Insbesondere lässt sich über den Windows Installer auch steuern, welche Anwendungen bei einer Installation von Office 2013 bereitgestellt werden. Das ist hilfreich, wenn Sie die kaum genutzten kleineren Komponenten der Suite, zum Beispiel OneNote oder InfoPath, nicht bereitstellen und sich nicht mit dem Patchen dieser Anwendungen und der durch sie vergrößerten Angriffsfläche beschäftigen wollen.

Nur wenn Sie über eine aktuelle Volumenlizenz für Microsoft Office 2013 verfügen, können Sie einen MSI-basierten Installer für Office 2013 erhalten.

Mit Office Click-to-Run ist die Möglichkeit, etwa Word, Excel, PowerPoint und Outlook auszuwählen, nicht aber OneNote oder SharePoint Designer, nicht möglich. Beachten Sie ebenfalls, dass Click-to-Run-Installationen von Microsoft Office 2013 nicht in Umgebungen mit Terminal Server oder Remotedesktopdiensten unterstützt werden, sondern nur die MSI-basierten Installer.

Und genau hier liegt das Problem: Nur wenn Sie über eine aktuelle Volumenlizenz für Microsoft Office 2013 verfügen (keine andere Abonnement-basierte Version und bestimmt nicht die Edition für Endbenutzer oder für kleine und mittlere Unternehmen kommt dazu infrage), können Sie einen MSI-basierten Installer für Office 2013 erhalten. Ansonsten bleibt als einzige Option die Bereitstellung über Click-to-Run.
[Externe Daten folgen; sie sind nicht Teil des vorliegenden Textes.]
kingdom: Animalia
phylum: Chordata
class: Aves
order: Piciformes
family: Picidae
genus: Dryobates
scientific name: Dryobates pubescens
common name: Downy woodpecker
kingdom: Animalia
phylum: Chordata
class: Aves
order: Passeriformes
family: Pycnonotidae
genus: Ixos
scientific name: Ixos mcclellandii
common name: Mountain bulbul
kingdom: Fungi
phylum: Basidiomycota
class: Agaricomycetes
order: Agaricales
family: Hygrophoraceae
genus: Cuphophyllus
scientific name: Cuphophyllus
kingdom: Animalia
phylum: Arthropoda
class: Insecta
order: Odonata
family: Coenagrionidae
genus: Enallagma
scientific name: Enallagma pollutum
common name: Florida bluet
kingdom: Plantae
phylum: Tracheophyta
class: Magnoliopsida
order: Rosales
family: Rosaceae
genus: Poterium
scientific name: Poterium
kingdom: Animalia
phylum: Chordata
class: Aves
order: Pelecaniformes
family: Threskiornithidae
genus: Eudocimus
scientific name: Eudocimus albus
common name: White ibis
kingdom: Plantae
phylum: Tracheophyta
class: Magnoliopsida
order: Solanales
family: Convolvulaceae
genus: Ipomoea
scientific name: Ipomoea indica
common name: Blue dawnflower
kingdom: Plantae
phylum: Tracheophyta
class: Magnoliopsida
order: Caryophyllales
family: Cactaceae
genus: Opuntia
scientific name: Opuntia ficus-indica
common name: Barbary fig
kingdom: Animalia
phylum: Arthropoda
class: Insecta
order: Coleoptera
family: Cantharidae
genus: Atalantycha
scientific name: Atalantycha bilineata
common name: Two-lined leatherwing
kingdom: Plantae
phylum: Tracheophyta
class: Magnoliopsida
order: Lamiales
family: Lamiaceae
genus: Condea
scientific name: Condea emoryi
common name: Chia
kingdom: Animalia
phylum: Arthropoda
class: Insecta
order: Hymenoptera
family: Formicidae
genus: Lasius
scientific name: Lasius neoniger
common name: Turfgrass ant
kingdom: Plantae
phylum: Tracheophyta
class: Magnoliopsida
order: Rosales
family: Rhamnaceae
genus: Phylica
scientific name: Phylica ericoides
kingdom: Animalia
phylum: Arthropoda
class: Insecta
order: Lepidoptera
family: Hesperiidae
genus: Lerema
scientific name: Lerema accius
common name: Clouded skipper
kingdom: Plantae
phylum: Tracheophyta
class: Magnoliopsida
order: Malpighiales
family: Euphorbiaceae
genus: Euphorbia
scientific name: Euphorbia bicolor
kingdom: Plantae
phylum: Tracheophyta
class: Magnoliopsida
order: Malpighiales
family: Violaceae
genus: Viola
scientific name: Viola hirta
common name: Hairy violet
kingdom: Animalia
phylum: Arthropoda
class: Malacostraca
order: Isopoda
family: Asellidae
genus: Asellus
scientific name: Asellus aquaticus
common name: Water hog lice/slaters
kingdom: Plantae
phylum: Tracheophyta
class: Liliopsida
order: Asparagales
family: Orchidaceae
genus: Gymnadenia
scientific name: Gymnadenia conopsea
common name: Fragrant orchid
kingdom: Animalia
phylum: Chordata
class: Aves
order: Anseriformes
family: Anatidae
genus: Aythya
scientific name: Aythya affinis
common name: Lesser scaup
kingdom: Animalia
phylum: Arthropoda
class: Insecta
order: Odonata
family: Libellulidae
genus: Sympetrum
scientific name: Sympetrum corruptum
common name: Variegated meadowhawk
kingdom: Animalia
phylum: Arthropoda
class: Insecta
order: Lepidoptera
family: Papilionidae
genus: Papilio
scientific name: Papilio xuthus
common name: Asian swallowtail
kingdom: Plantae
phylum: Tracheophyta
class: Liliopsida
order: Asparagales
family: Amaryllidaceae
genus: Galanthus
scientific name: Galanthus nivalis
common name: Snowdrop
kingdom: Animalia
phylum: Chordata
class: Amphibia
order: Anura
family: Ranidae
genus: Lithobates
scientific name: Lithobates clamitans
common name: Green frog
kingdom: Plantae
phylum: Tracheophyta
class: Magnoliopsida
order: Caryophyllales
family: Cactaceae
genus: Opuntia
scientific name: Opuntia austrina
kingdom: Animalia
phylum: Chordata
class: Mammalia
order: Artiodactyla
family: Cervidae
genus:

Zudem enthalten die Optionen E3 und E4 bei den Abonnementplänen von Office 365 Enterprise nur die Click-to-Run-Installer. Es ist bedauerlich, dass Microsoft den MSI-Installer derart stark eingeschränkt hat, aber IT-Administratoren müssen offensichtlich mit dieser Entscheidung leben. 

Falls Click-to-Run Ihre einzige Option ist, bietet sich als Ausweg das Office-Bereitstellungstool an. Damit können Sie die Installation von Office 2013 weitgehend Ihren Wünschen anpassen.